TASK DIRECTIONS:
Count the lines in the entries below that contain the word "Sokoto" and report only that number.

ENTRIES SUPPLIED:
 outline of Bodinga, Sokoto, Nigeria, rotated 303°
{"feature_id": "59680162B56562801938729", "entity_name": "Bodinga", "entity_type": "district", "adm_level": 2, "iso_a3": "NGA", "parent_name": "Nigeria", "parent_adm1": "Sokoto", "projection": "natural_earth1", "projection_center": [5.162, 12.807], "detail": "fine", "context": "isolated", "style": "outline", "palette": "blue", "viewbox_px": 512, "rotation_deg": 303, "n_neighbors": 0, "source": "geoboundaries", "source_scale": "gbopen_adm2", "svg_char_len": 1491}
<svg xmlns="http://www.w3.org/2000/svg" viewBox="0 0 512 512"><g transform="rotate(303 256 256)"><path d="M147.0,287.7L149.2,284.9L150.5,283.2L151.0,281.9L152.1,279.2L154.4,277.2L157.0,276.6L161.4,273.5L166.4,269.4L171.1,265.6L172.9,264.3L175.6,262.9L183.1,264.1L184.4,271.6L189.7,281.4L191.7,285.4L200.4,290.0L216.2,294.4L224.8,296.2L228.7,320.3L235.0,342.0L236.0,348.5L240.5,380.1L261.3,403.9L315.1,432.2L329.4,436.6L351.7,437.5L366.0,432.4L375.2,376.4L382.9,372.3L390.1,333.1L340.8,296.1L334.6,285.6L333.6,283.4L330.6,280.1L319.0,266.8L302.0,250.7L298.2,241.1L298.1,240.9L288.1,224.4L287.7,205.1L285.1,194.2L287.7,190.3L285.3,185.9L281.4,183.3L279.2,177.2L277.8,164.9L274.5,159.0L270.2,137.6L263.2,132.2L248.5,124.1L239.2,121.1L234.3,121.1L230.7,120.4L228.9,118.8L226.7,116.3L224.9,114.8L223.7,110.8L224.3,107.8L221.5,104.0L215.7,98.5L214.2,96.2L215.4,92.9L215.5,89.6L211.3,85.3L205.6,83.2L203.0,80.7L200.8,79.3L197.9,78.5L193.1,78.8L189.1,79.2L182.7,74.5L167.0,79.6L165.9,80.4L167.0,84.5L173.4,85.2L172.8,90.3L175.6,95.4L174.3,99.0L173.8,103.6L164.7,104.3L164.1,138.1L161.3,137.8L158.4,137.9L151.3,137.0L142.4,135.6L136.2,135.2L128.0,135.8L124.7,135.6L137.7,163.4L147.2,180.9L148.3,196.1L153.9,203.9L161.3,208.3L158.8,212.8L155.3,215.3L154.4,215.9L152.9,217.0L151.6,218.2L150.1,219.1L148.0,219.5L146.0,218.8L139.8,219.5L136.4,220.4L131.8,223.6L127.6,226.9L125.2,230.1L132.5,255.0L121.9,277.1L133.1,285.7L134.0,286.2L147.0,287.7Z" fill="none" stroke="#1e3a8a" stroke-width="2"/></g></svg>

==

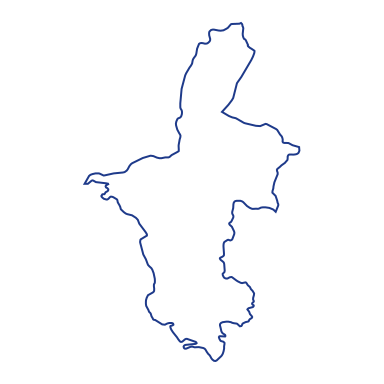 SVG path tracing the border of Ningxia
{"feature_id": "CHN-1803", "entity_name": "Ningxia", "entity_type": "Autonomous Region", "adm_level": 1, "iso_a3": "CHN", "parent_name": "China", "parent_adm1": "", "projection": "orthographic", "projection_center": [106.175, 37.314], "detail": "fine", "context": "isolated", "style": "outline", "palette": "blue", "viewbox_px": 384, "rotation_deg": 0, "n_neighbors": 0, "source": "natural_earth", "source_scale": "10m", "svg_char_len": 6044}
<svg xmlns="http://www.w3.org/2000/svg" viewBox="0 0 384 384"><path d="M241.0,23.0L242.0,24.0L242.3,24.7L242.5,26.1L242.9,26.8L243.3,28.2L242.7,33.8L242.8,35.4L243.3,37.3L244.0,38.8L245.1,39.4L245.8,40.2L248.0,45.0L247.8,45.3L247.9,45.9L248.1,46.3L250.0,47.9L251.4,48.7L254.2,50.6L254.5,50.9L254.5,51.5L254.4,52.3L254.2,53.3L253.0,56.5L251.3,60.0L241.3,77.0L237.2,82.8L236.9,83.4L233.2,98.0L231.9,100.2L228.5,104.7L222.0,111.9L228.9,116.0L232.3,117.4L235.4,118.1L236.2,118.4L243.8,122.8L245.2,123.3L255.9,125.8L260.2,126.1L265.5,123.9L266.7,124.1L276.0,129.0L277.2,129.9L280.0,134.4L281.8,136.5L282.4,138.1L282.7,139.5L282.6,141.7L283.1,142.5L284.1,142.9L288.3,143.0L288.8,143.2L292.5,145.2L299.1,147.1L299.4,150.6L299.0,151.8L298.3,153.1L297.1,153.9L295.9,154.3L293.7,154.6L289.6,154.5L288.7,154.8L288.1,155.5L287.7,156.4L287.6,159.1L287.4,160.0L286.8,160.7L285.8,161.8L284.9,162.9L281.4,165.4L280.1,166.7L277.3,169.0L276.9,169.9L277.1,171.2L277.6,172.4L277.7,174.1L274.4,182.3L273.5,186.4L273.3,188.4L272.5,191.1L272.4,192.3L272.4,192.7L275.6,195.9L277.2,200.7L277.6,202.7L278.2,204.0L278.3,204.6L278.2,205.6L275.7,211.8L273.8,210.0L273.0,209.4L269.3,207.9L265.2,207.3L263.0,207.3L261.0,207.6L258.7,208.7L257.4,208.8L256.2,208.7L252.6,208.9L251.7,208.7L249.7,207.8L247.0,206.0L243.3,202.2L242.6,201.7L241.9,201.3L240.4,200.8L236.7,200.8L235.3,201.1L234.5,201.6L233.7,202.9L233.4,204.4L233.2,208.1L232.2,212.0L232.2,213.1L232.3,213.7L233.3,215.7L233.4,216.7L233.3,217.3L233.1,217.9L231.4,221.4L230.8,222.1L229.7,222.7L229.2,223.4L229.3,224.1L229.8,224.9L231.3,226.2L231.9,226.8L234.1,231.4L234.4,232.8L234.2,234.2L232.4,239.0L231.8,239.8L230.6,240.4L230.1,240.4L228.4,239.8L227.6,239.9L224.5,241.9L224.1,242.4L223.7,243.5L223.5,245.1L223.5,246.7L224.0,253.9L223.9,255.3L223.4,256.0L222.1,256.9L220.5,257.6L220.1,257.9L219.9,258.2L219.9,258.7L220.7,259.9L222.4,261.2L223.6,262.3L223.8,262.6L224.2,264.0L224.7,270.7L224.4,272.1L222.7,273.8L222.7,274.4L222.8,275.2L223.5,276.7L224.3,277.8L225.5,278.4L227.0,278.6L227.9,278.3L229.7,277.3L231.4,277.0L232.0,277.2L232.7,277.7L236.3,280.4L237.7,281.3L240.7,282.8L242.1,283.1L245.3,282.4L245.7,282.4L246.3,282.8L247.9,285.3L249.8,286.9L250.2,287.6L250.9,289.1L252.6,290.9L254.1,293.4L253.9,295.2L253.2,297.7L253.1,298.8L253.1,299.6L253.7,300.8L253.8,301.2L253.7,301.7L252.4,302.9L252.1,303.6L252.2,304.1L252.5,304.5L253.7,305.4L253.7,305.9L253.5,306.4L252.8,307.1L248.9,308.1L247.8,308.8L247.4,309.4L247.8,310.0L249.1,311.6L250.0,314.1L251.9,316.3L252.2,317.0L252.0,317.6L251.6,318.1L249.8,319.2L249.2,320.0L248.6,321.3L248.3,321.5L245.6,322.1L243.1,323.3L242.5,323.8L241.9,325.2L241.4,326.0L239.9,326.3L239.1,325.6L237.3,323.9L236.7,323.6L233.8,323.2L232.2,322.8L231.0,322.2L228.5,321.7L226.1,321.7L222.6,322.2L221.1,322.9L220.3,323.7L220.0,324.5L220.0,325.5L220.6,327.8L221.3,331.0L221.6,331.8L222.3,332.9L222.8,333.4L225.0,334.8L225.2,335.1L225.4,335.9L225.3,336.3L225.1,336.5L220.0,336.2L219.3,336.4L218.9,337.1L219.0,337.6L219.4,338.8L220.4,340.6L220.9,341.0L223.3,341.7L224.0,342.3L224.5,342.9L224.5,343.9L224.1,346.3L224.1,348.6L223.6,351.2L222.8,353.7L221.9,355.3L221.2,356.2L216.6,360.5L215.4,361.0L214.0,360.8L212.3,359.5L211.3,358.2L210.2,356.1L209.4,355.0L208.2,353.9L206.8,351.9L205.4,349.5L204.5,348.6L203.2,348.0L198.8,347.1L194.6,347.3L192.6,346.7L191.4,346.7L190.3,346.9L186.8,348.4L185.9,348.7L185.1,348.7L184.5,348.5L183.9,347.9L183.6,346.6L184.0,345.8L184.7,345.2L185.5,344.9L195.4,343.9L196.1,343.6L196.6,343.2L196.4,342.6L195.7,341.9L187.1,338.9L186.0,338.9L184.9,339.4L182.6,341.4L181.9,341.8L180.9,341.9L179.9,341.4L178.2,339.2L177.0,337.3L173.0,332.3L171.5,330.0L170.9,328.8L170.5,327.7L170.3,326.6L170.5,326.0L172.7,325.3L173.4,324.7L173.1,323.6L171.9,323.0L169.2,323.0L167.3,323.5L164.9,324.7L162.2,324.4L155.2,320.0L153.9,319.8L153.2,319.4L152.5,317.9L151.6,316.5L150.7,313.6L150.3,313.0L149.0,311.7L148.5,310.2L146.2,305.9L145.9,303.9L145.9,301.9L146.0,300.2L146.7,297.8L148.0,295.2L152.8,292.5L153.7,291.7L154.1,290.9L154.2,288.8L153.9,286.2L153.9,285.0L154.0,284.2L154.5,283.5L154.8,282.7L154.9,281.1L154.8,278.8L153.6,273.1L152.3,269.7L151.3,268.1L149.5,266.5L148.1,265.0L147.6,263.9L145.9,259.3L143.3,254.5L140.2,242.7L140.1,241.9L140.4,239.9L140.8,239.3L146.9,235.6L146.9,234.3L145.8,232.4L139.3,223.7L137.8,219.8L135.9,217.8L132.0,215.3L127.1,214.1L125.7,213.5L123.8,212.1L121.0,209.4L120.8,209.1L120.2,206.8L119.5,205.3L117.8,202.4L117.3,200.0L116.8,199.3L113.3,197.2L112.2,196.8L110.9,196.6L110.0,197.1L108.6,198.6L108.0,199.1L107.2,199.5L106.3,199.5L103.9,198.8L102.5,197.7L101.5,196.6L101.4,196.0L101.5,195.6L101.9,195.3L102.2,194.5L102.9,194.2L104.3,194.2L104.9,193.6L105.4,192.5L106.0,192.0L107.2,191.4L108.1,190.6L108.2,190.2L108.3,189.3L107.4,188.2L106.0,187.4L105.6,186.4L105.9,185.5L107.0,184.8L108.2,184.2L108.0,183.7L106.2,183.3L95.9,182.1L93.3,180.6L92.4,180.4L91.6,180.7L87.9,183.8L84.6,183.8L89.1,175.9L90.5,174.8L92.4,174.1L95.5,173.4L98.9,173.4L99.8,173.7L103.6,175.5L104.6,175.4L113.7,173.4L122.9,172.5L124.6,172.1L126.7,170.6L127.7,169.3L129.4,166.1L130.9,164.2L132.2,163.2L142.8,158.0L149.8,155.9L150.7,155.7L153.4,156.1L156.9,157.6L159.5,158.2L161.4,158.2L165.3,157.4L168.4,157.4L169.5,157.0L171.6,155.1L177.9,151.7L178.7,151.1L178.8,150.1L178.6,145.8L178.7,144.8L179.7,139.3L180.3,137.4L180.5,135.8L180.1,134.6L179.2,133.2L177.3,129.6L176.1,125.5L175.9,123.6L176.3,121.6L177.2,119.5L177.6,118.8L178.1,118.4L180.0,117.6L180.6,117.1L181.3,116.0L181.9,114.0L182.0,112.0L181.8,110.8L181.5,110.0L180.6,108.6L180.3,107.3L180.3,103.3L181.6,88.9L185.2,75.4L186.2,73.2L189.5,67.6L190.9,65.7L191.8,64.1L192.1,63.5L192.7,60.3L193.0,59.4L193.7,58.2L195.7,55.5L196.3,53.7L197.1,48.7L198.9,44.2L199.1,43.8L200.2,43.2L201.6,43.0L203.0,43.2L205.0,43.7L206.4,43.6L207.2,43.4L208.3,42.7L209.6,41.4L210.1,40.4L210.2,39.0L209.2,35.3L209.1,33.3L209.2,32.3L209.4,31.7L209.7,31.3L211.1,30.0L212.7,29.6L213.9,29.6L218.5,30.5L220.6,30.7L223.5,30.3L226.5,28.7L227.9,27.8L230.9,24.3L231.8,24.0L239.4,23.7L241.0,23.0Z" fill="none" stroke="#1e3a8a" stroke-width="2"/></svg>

==

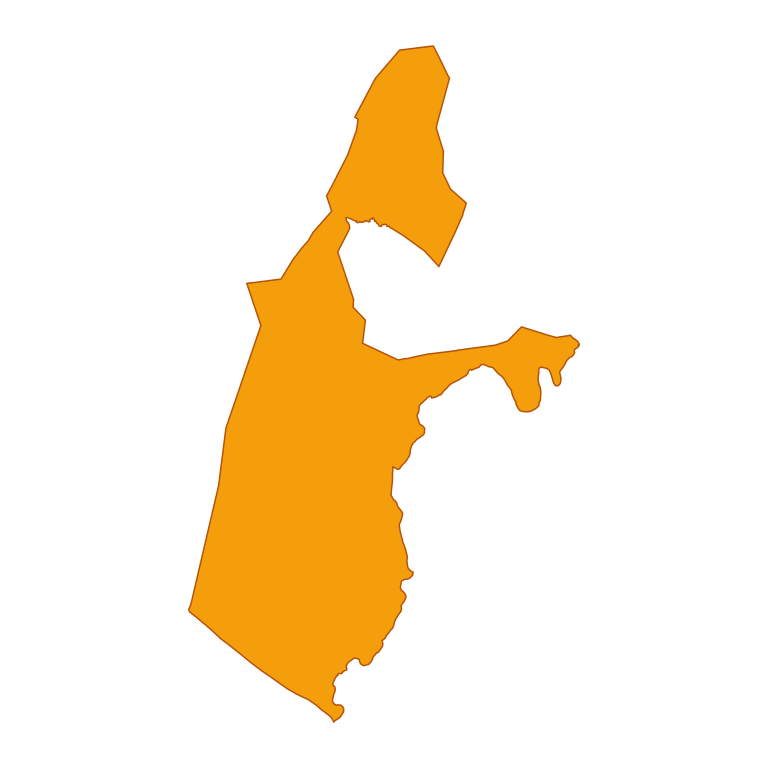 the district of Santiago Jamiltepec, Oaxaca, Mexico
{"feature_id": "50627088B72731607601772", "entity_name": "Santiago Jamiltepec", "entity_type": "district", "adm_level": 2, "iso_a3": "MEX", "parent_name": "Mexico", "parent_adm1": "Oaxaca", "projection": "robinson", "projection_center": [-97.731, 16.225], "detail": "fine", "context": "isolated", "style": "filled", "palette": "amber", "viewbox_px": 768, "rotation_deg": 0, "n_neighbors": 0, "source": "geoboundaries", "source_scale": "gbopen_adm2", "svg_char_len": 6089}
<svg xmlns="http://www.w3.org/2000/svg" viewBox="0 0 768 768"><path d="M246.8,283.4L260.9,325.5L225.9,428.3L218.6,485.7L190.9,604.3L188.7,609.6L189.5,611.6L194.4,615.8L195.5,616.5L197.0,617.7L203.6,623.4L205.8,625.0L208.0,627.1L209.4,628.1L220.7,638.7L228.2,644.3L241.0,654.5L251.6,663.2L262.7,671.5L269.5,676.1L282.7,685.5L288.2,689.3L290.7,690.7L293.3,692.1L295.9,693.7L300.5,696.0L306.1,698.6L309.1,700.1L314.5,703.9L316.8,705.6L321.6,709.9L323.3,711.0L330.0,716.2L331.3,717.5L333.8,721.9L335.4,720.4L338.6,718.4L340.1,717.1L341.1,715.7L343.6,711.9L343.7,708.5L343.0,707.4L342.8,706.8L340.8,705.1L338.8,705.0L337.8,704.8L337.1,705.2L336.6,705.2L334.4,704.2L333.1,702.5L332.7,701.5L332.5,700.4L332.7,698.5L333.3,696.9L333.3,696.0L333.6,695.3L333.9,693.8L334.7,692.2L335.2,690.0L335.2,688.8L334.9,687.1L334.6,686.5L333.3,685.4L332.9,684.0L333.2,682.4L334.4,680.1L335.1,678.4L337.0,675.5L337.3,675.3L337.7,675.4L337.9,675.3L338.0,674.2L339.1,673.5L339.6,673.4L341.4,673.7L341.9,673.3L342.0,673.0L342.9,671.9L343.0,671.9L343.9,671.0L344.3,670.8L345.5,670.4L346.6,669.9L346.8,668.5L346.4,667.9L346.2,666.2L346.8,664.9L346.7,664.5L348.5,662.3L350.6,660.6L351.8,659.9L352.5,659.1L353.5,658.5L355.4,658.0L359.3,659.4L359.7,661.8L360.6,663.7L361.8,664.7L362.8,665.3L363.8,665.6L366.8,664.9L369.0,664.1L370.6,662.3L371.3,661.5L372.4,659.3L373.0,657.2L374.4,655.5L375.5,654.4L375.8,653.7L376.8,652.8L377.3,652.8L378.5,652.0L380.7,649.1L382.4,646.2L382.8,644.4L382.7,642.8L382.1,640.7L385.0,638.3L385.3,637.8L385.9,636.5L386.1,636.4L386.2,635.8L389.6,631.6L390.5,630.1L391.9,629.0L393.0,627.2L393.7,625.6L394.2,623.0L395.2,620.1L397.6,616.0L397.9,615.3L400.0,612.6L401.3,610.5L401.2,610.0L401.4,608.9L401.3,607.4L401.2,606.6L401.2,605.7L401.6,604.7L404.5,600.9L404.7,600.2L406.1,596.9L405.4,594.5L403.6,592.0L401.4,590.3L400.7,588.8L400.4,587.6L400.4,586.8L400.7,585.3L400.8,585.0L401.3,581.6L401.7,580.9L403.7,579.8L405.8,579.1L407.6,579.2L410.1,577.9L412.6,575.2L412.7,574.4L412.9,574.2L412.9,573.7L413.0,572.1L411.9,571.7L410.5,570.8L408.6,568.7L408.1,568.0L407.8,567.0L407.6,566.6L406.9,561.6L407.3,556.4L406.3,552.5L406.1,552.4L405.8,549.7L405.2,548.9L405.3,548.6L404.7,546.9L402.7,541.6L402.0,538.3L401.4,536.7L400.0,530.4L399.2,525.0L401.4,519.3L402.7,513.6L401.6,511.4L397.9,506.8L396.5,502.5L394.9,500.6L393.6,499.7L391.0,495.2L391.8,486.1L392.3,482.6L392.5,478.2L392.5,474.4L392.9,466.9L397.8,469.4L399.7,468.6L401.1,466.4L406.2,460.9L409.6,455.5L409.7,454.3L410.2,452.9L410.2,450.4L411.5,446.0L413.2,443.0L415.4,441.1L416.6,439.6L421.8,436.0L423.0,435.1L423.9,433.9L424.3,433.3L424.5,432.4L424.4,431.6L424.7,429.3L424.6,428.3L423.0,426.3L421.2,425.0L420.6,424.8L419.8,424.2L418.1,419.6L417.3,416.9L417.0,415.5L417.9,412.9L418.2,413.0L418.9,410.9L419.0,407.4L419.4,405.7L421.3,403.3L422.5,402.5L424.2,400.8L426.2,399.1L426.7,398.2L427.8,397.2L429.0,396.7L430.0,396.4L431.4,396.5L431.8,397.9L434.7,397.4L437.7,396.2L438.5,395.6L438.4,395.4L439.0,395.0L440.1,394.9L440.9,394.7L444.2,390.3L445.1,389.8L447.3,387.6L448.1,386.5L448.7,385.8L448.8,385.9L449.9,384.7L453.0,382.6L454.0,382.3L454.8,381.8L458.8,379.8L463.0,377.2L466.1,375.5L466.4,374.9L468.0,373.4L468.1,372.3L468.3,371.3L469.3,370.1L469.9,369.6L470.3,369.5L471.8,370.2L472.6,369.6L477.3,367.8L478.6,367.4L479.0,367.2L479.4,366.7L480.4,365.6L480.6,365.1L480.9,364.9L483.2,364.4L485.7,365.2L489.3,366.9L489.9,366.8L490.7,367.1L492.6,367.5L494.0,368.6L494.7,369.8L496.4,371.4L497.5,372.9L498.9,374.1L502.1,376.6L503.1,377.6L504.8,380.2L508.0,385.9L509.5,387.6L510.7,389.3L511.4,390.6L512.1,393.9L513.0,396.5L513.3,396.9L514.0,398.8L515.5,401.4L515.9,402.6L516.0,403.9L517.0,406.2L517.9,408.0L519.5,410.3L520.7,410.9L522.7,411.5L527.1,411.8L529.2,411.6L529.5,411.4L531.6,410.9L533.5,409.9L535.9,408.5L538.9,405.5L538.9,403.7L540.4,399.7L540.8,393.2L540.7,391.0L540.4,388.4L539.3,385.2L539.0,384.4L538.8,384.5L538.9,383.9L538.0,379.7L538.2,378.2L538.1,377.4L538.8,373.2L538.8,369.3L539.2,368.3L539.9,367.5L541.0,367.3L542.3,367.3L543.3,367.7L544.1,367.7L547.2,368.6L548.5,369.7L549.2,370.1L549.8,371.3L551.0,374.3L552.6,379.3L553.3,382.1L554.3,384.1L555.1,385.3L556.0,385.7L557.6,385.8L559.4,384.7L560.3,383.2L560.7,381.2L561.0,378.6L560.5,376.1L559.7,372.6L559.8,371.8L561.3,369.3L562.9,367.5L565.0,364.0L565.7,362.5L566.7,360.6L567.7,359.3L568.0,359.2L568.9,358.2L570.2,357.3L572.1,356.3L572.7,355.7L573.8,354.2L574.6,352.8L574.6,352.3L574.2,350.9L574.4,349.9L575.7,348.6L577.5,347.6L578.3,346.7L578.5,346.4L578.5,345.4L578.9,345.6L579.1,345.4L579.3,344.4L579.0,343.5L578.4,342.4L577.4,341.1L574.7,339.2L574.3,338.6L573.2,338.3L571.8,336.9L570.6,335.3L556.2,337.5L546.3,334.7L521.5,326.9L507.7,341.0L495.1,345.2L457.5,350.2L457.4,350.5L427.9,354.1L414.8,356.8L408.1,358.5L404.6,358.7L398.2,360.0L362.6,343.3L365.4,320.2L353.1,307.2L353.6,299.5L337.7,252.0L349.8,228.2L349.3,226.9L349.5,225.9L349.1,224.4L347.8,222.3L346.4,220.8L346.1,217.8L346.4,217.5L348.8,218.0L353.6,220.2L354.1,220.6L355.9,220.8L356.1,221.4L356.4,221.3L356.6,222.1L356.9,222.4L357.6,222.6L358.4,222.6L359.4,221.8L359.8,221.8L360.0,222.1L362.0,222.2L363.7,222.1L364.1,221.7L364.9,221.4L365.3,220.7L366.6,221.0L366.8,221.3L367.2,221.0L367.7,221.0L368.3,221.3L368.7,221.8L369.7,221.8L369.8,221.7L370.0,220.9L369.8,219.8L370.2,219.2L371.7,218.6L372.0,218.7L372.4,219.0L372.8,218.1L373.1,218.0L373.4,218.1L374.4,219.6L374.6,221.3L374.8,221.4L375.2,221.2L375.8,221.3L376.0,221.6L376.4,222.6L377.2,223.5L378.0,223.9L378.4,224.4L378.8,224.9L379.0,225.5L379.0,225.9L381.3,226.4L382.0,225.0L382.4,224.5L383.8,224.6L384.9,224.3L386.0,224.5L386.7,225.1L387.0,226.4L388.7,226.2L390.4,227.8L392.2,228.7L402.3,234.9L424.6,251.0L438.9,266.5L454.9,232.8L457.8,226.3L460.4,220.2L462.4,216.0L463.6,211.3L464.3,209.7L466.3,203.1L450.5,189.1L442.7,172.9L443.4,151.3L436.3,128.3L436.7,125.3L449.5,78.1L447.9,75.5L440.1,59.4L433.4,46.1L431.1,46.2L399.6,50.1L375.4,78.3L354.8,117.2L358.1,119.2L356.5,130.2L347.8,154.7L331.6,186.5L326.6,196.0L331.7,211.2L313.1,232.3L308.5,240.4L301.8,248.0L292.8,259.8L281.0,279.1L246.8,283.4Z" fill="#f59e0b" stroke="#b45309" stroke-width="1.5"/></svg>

EXPECTED ANSWER:
2